Tilak (Tusshar Kapoor), Ramesh (Nikhil Dwivedi) and Mandook (Pitobash Tripathi) are three friends who con people for a living. They kid- nap a novelist and force him to give them his latest manuscript which they publish; they steal a bag from a local train and are shocked to find guns and bombs in it; they even loot a bank. Abhay (Sendhil Ramamurthy) is an outsider who comes to terms with the fact that he is alone in an unwelcoming city. He is living in his comfortable shell but is soon threatened for extortion money by Premal (Zakir Hussain) and Hemraj (Suresh Dubey). He finds himself helpless when the police does little to act on his complaint, so he pays the extortion money. His girlfriend, Shalmili (Preeti Desai), who has left the city for some days, wonders why he is not the same because she doesn’t know that he is being hounded by blackmailers. Finally, Abhay decides to take law into his own hands.
Young Sawan (Sundeep Kishan), an aspiring cricketer, needs money to bribe his way into the junior cricket team. First, he tries hard to use influence, but he soon realises, he would need a lot of money to bribe the selector. He doesn’t know where to get the money from. Additionally, he is tense about his girlfriend, Sejal (Girija Oak), leaving him because her family wants her to get married soon and they won’t approve of him because he earns nothing.

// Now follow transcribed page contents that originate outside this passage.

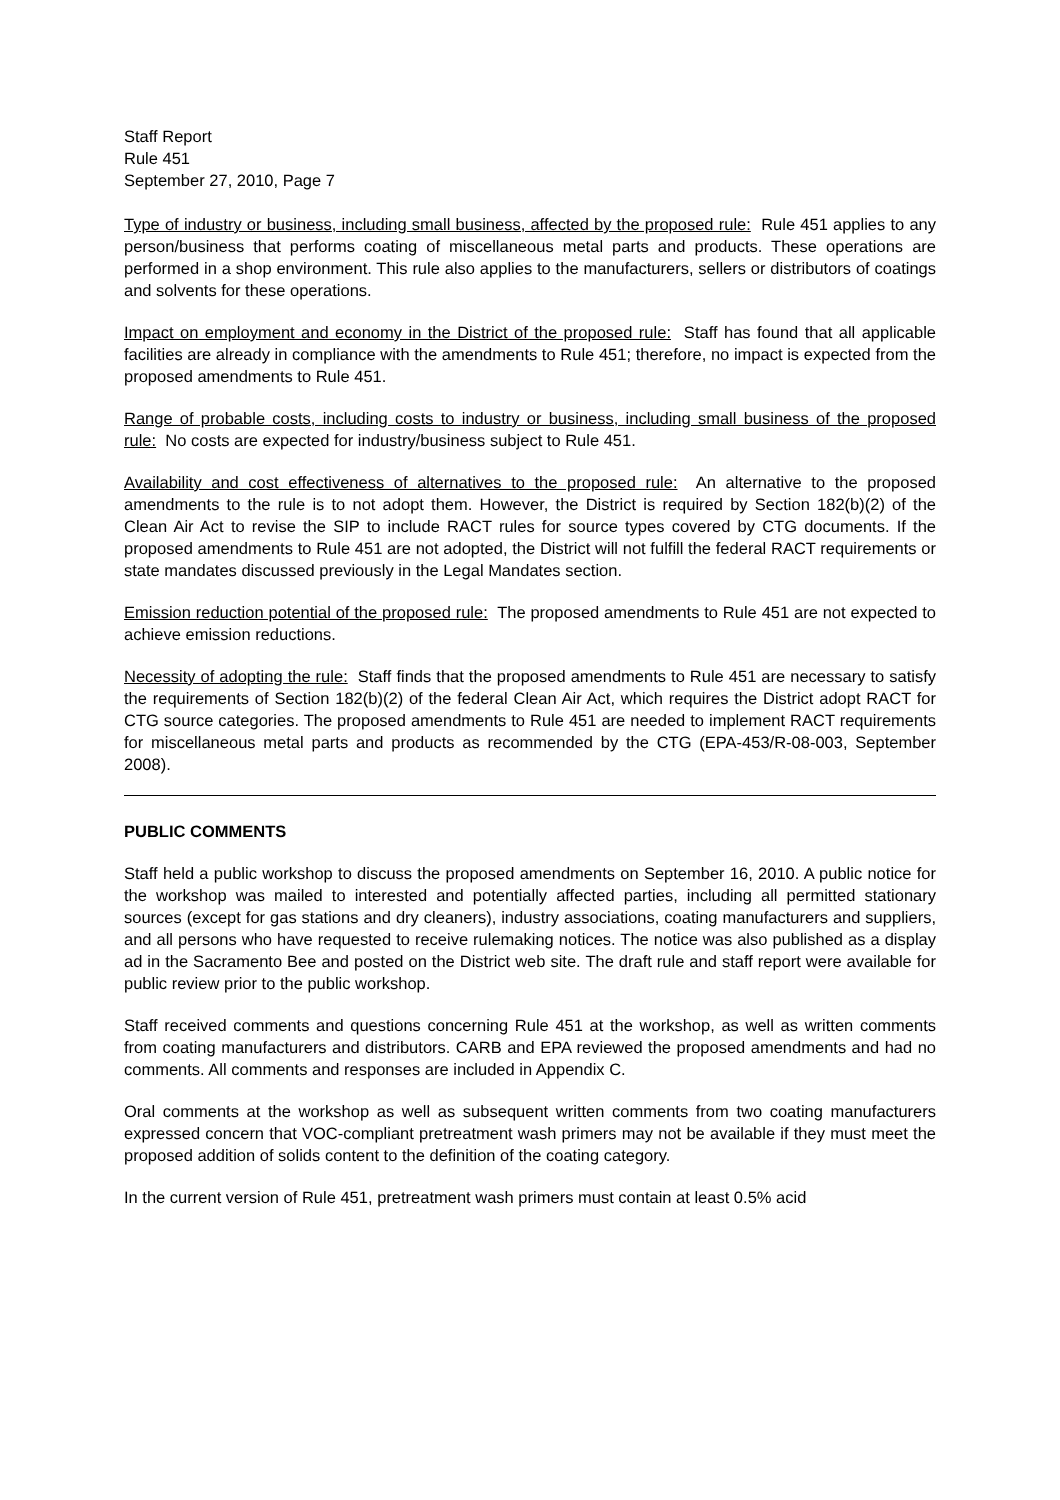Staff Report
Rule 451
September 27, 2010, Page 7
Type of industry or business, including small business, affected by the proposed rule: Rule 451 applies to any person/business that performs coating of miscellaneous metal parts and products. These operations are performed in a shop environment. This rule also applies to the manufacturers, sellers or distributors of coatings and solvents for these operations.
Impact on employment and economy in the District of the proposed rule: Staff has found that all applicable facilities are already in compliance with the amendments to Rule 451; therefore, no impact is expected from the proposed amendments to Rule 451.
Range of probable costs, including costs to industry or business, including small business of the proposed rule: No costs are expected for industry/business subject to Rule 451.
Availability and cost effectiveness of alternatives to the proposed rule: An alternative to the proposed amendments to the rule is to not adopt them. However, the District is required by Section 182(b)(2) of the Clean Air Act to revise the SIP to include RACT rules for source types covered by CTG documents. If the proposed amendments to Rule 451 are not adopted, the District will not fulfill the federal RACT requirements or state mandates discussed previously in the Legal Mandates section.
Emission reduction potential of the proposed rule: The proposed amendments to Rule 451 are not expected to achieve emission reductions.
Necessity of adopting the rule: Staff finds that the proposed amendments to Rule 451 are necessary to satisfy the requirements of Section 182(b)(2) of the federal Clean Air Act, which requires the District adopt RACT for CTG source categories. The proposed amendments to Rule 451 are needed to implement RACT requirements for miscellaneous metal parts and products as recommended by the CTG (EPA-453/R-08-003, September 2008).
PUBLIC COMMENTS
Staff held a public workshop to discuss the proposed amendments on September 16, 2010. A public notice for the workshop was mailed to interested and potentially affected parties, including all permitted stationary sources (except for gas stations and dry cleaners), industry associations, coating manufacturers and suppliers, and all persons who have requested to receive rulemaking notices. The notice was also published as a display ad in the Sacramento Bee and posted on the District web site. The draft rule and staff report were available for public review prior to the public workshop.
Staff received comments and questions concerning Rule 451 at the workshop, as well as written comments from coating manufacturers and distributors. CARB and EPA reviewed the proposed amendments and had no comments. All comments and responses are included in Appendix C.
Oral comments at the workshop as well as subsequent written comments from two coating manufacturers expressed concern that VOC-compliant pretreatment wash primers may not be available if they must meet the proposed addition of solids content to the definition of the coating category.
In the current version of Rule 451, pretreatment wash primers must contain at least 0.5% acid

The film seeks to explain, through the three seemingly unrelated stories, that in the overcrowded urban landscape, the right and the wrong are blurred and what each one is trying to do is survive and succeed. As the characters of the three stories come to grips with the noise of the city, one realises that in the city, which runs on its own ad hoc rules, one doesn’t need an excuse to be good or bad.
By its very nature, the film has a philosophical message which has not been explained very explicitly. As a result, the film becomes class-appealing with little for the masses. This, in spite of the fact that the basic plots of the three stories are mass-oriented. Also class-appealing is the entire track of Abhay because he not only speaks mostly in English but also with a very heavy accent, which the non-English-speaking mass base will not even understand. So there’s a problem area here – a mass-appealing drama has been made in a way that holds appeal mainly for the gentry audience.
Having said that, it must be mentioned that per se, the story and screenplay, written by Raj Nidimoru, Krishna DK and Sita Menon, are interesting and engaging. Of the three stories, that of the Tilak-Mandook-Ramesh trio is the most exciting and enjoyable because it has more layers and variations. If Abhay’s track doesn’t impress as much as the trio’s, it is because Premal and Hemraj don’t appear to be so connected or influential that the police would not pay heed to a complaint against them by Abhay. Further, the audience wonders why Abhay couldn’t bribe the police to register his complaint and nab the culprits instead of paying the extortion money. He could’ve got his work done at probably a tenth of the cost. Likewise, the track of Sawan is not very interesting. What is definitely interesting is how Sawan actually manages to get the money for bribing.
The film’s first half is more interesting than the second half because of the freshness of the characters, the incidents in the drama and, of course, the witty dialogues and punch-lines. In fact, dialogue writers Sita Menon and Chintan Gandhi are in form, elevating some scenes with their peppy and fun dialogues. The post-interval portion loses some of the grip of the first half as it becomes more routine. The climax, in which Tilak gets up suddenly, looks unbelievable.
Tusshar Kapoor gets into the skin of the character of Tilak and does a lovely job of it. Sendhil Ramamurthy is wonderfully restrained but his accented English will restrict his appeal to the city-based audience only. Nikhil Dwivedi does a fine job. Pitobash Tripathi is splendid. He acts very naturally and evokes laughter at a number of places. Sundeep Kishan is effective. Radhika Apte’s is an intense performance. She gets very little scope though. Preeti Desai suits her character and is alright. Zakir Hussain and Suresh Dubey make for a menacing duo – as they are required to – and impress with their acting. Amit Mistry is simply superb. Girija Oak leaves a mark as Sawan’s girlfriend. Sudhir Chowdhary (as the gangster who keeps staring) and Alok Chaturvedi lend able support.
Raj Nidimoru and Krishna DK’s direction is smart and honest to the script. Although the duo has not been able to underline the philosophy of the film too explicitly (thereby restricting the film’s appeal), it has made the three almost unrelated stories merge into one another seamlessly. Sachin-Jigar’s music compositions in the ‘Saibo’ and ‘Karma is a bitch’ songs are racy, fast-paced and very appealing. Lyrics (Sameer, Priya Panchal) go with the mood of the film. Camerawork (Tushar Kanti Ray) is lovely. Ashmith Kunder’s editing is sharp. Technically, upto the mark.
On the whole, Shor In The City is a well-made and well-enacted film but it has limited commercial appeal and will, therefore, do well in select multiplexes of the big cities only.